A closer look at United States v. Carmack shows that it does indeed briefly state that the federal government must pay compensation when it condemns state government property:
The Fifth Amendment to the Constitution says “nor shall private property be taken for public use, without just compensation.” This is a tacit recognition of a preexisting power to take private property for public use, rather than a grant of new power. It imposes on the Federal Government the obligation to pay just compensation when it takes another’s property for public use in accordance with the federal sovereign power to appropriate it. Accordingly, when the Federal Government thus takes for a federal public use the independently held and controlled property of a state or of a local subdivision, the Federal Government recognizes its obligation to pay just compensation for it, and it is conceded in this case that the Federal Government must pay must compensation for the land condemned.
Carmack was mainly concerned with the question of whether the federal government could use eminent domain against state property devoted to a “public use” at all, and only briefly discusses the compensation issue, which the feds had conceded in any case. What it does say isn’t entirely persuasive. Even if the power to take private property for public use is “preexisting,” the requirement of just compensation comes from the Fifth Amendment, and that amendment seems to apply it only to takings of private property. That said, Carmack is at least a relevant pronouncement by the Supreme Court, and the federal government doesn’t seem to be contesting the issue in this case either. Moreover, a little research reveals that the 1893 case of City of St. Louis v. Western Union Tel. Co. 148 U.S. 92, 101 (1893) addressed the issue more clearly:
No one would suppose that a franchise from the federal government to a corporation, state or national, to construct interstate roads or lines of travel, transportation, or communication, would authorize it to enter upon the private property of an individual, and appropriate it without compensation. No matter how broad and comprehensive might be the terms in which the franchise was granted, it would be confessedly subordinate to the right of the individual not to be deprived of his property without just compensation. And the principle is the same when, under the grant of a franchise from the national government, a corporation assumes to enter upon property of a public nature belonging to a state.
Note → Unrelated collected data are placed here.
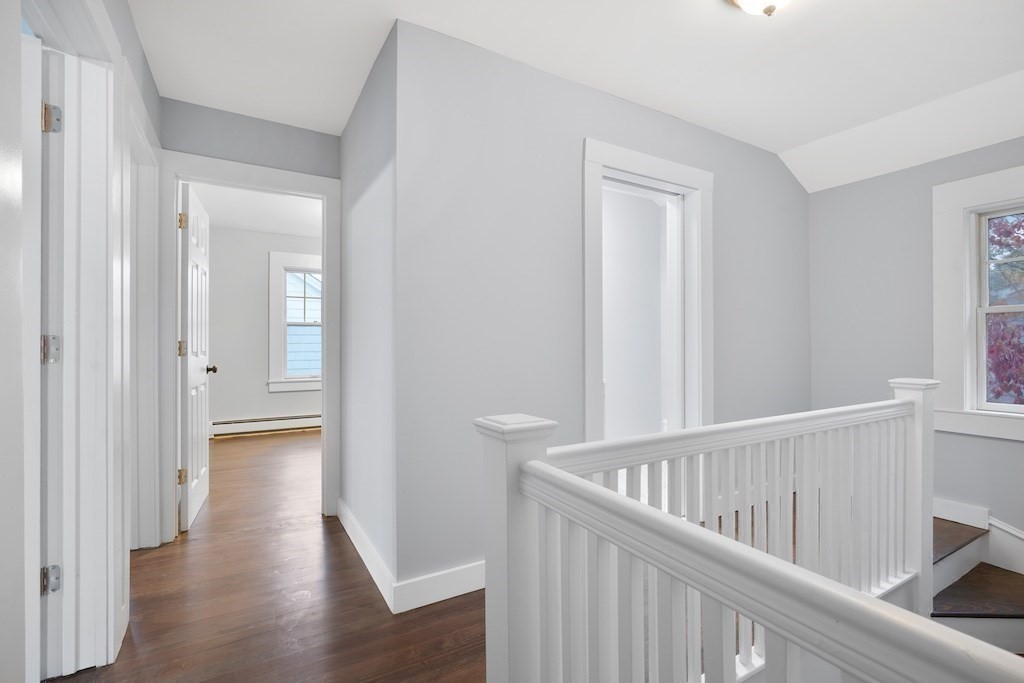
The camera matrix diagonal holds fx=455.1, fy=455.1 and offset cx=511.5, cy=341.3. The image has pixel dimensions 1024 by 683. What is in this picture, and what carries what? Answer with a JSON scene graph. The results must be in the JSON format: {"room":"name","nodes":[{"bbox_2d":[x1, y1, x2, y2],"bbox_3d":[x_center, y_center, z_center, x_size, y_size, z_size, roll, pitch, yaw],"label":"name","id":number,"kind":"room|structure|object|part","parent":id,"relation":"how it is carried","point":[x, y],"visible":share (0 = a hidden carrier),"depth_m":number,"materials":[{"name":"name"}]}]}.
{"room":"hallway","nodes":[
{"label":"hallway","id":0,"kind":"room"},
{"bbox_2d":[3,0,166,682],"bbox_3d":[-1.445,0.003,1.562,0.163,2.192,2.714,0,0,-31],"label":"left wall","id":1,"kind":"structure","parent":0,"point":[141,60],"depth_m":1.46,"materials":[{"name":"grey paint"}]},
{"bbox_2d":[19,0,129,679],"bbox_3d":[-1.232,0.027,1.184,0.189,2.157,1.017,0,0,-31],"label":"door frame","id":2,"kind":"structure","parent":1,"relation":"attached to","point":[113,134],"depth_m":1.50,"materials":[{"name":"white paint"}]},
{"bbox_2d":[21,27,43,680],"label":"door","id":3,"kind":"structure","parent":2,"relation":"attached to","point":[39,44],"depth_m":1.35,"materials":[{"name":"white paint"}]},
{"bbox_2d":[127,92,161,549],"bbox_3d":[-1.763,0.035,2.079,0.158,2.154,0.928,0,0,-31],"label":"door frame","id":4,"kind":"structure","parent":1,"relation":"attached to","point":[145,174],"depth_m":2.39,"materials":[{"name":"white paint"}]},
{"bbox_2d":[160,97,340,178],"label":"hallway end wall","id":5,"kind":"structure","parent":0,"point":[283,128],"depth_m":2.69,"materials":[{"name":"grey paint"}]},
{"bbox_2d":[157,150,340,537],"bbox_3d":[-1.552,0.035,2.784,0.959,2.156,0.169,0,0,-31],"label":"door frame","id":6,"kind":"structure","parent":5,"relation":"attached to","point":[175,369],"depth_m":2.63,"materials":[{"name":"white paint"}]},
{"bbox_2d":[178,181,213,531],"bbox_3d":[-2.078,0.084,2.983,0.179,2.010,0.746,0,0,-31],"label":"door","id":7,"kind":"structure","parent":6,"relation":"attached to","point":[191,365],"depth_m":2.81,"materials":[{"name":"white paint"}]},
{"bbox_3d":[-1.920,0.042,2.667,0.038,0.092,0.034,0,0,-31],"label":"hinge","id":8,"kind":"part","parent":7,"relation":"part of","materials":[{"name":"gold metal"}]},
{"bbox_3d":[-1.913,0.789,2.655,0.041,0.091,0.033,0,0,-31],"label":"hinge","id":9,"kind":"part","parent":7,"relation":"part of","materials":[{"name":"gold metal"}]},
{"bbox_3d":[-1.878,-0.685,2.611,0.038,0.092,0.033,0,0,-31],"label":"hinge","id":10,"kind":"part","parent":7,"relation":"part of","materials":[{"name":"gold metal"}]},
{"bbox_2d":[189,182,320,237],"bbox_3d":[-1.744,-1.421,4.636,3.724,0.130,3.501,0,0,-31],"label":"bedroom ceiling","id":11,"kind":"structure","parent":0,"point":[247,224],"depth_m":4.72,"materials":[{"name":"white paint"}]},
{"bbox_2d":[204,225,321,433],"bbox_3d":[-2.484,-0.142,6.042,3.814,2.534,0.156,0,0,-31],"label":"bedroom wall","id":12,"kind":"structure","parent":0,"point":[255,307],"depth_m":5.51,"materials":[{"name":"white paint"}]},
{"bbox_2d":[209,413,319,436],"bbox_3d":[-2.755,1.016,5.681,1.877,0.171,0.067,0,0,-31],"label":"baseboard heater","id":13,"kind":"object","parent":12,"relation":"attached to","point":[255,423],"visible":0.8,"depth_m":5.50,"materials":[{"name":"white metal"}]},
{"bbox_2d":[267,251,321,391],"bbox_3d":[-2.580,-0.251,5.915,1.082,1.738,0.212,0,0,-31],"label":"far room window","id":14,"kind":"structure","parent":12,"relation":"in","point":[271,371],"depth_m":5.69,"materials":[{"name":"white"}]},
{"bbox_2d":[45,428,485,682],"bbox_3d":[-0.299,1.229,2.766,6.413,0.245,8.245,0,0,-31],"label":"floor","id":15,"kind":"structure","parent":0,"point":[145,628],"depth_m":1.93,"materials":[{"name":"brown wood"}]},
{"bbox_2d":[477,383,1016,682],"bbox_3d":[1.022,0.871,1.277,2.238,1.396,0.961,0,0,-31],"label":"stair railing","id":16,"kind":"object","parent":15,"relation":"on","point":[732,542],"visible":0.98,"depth_m":1.00,"materials":[{"name":"white wood"}]},
{"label":"balusters","id":17,"kind":"part","parent":16,"relation":"part of","materials":[{"name":"white wood"}]},
{"bbox_2d":[930,514,1023,655],"bbox_3d":[2.373,1.678,1.818,2.141,1.729,2.308,0,0,-31],"label":"staircase","id":18,"kind":"structure","parent":15,"relation":"attached to","point":[980,570],"depth_m":2.33,"materials":[{"name":"brown wood"}]},
{"bbox_2d":[338,22,398,597],"bbox_3d":[-0.785,-0.139,2.506,0.123,2.512,1.245,0,0,-31],"label":"side wall","id":19,"kind":"structure","parent":0,"point":[357,118],"depth_m":2.26,"materials":[{"name":"paint"}]},
{"bbox_2d":[336,497,397,610],"bbox_3d":[-0.808,1.053,2.412,0.016,0.121,1.270,0,0,-31],"label":"baseboard","id":20,"kind":"structure","parent":19,"relation":"attached to","point":[341,518],"depth_m":2.21,"materials":[{"name":"white paint"}]},
{"bbox_2d":[129,0,1023,187],"bbox_3d":[0.394,-1.444,1.750,4.217,0.202,4.773,0,0,-31],"label":"ceiling","id":21,"kind":"structure","parent":0,"point":[778,140],"depth_m":2.13,"materials":[{"name":"white paint"}]},
{"bbox_2d":[727,0,791,16],"bbox_3d":[0.935,-1.267,1.650,0.317,0.169,0.319,0,0,-31],"label":"ceiling light","id":22,"kind":"object","parent":21,"relation":"attached to","point":[772,0],"visible":0.98,"depth_m":1.66,"materials":[{"name":"white glass"}]},
{"bbox_2d":[392,17,809,599],"bbox_3d":[0.887,-0.135,2.726,3.137,2.490,0.123,0,0,-31],"label":"center wall","id":23,"kind":"structure","parent":0,"point":[728,174],"depth_m":2.15,"materials":[{"name":"grey paint"}]},
{"bbox_2d":[390,560,486,613],"bbox_3d":[0.203,1.043,2.246,1.604,0.117,0.016,0,0,-31],"label":"baseboard","id":24,"kind":"structure","parent":23,"relation":"attached to","point":[465,574],"depth_m":1.93,"materials":[{"name":"white paint"}]},
{"bbox_2d":[583,137,712,444],"bbox_3d":[0.792,0.027,2.674,1.011,2.156,0.179,0,0,-31],"label":"door frame","id":25,"kind":"structure","parent":23,"relation":"attached to","point":[620,160],"depth_m":2.76,"materials":[{"name":"white paint"}]},
{"bbox_2d":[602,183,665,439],"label":"wall of room beyond center doorway","id":26,"kind":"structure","parent":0,"point":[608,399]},
{"bbox_2d":[808,133,1023,552],"bbox_3d":[3.123,0.614,2.129,0.161,4.149,3.442,0,0,-31],"label":"right wall","id":27,"kind":"structure","parent":0,"point":[822,194],"depth_m":3.01,"materials":[{"name":"grey paint"}]},
{"bbox_2d":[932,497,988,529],"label":"baseboard","id":28,"kind":"structure","parent":27,"relation":"attached to","point":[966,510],"depth_m":2.71,"materials":[{"name":"white paint"}]},
{"bbox_2d":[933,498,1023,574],"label":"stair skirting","id":29,"kind":"structure","parent":27,"relation":"attached to","point":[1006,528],"depth_m":2.60,"materials":[{"name":"white paint"}]},
{"bbox_2d":[934,163,1023,441],"bbox_3d":[2.882,-0.216,2.377,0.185,1.467,1.024,0,0,-31],"label":"window","id":30,"kind":"structure","parent":27,"relation":"in","point":[1000,196],"depth_m":2.68,"materials":[{"name":"white paint"}]},
{"label":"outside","id":31,"kind":"structure","parent":0,"visible":0},
{"bbox_2d":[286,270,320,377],"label":"neighboring house","id":32,"kind":"structure","parent":31,"point":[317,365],"depth_m":7.95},
{"label":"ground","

It would not be claimed, for instance, that under a franchise from congress to construct and operate an interstate railroad the grantee thereof could enter upon the statehouse grounds of the state, and construct its depot there, without paying the value of the property thus appropriated. Although the statehouse grounds be property devoted to public uses, it is property devoted to the public uses of the state, and property whose ownership and control is in the state, and it is not within the competency of the national government to dispossess the state of such control and use, or appropriate the same to its own benefit, or the benefit of any of its corporations or grantees, without suitable compensation to the state.
Like Carmack, Western Union does not really explain why the just compensation requirement applies to takings of state government property, despite the clear text of the Fifth Amendment, which says it only applies to “private property.” The Court seems to assume that it’s just obvious that if the United States can’t take private property without compensation, it can’t take state property either. But it is a longstanding precedent, and no one seems to be challenging it.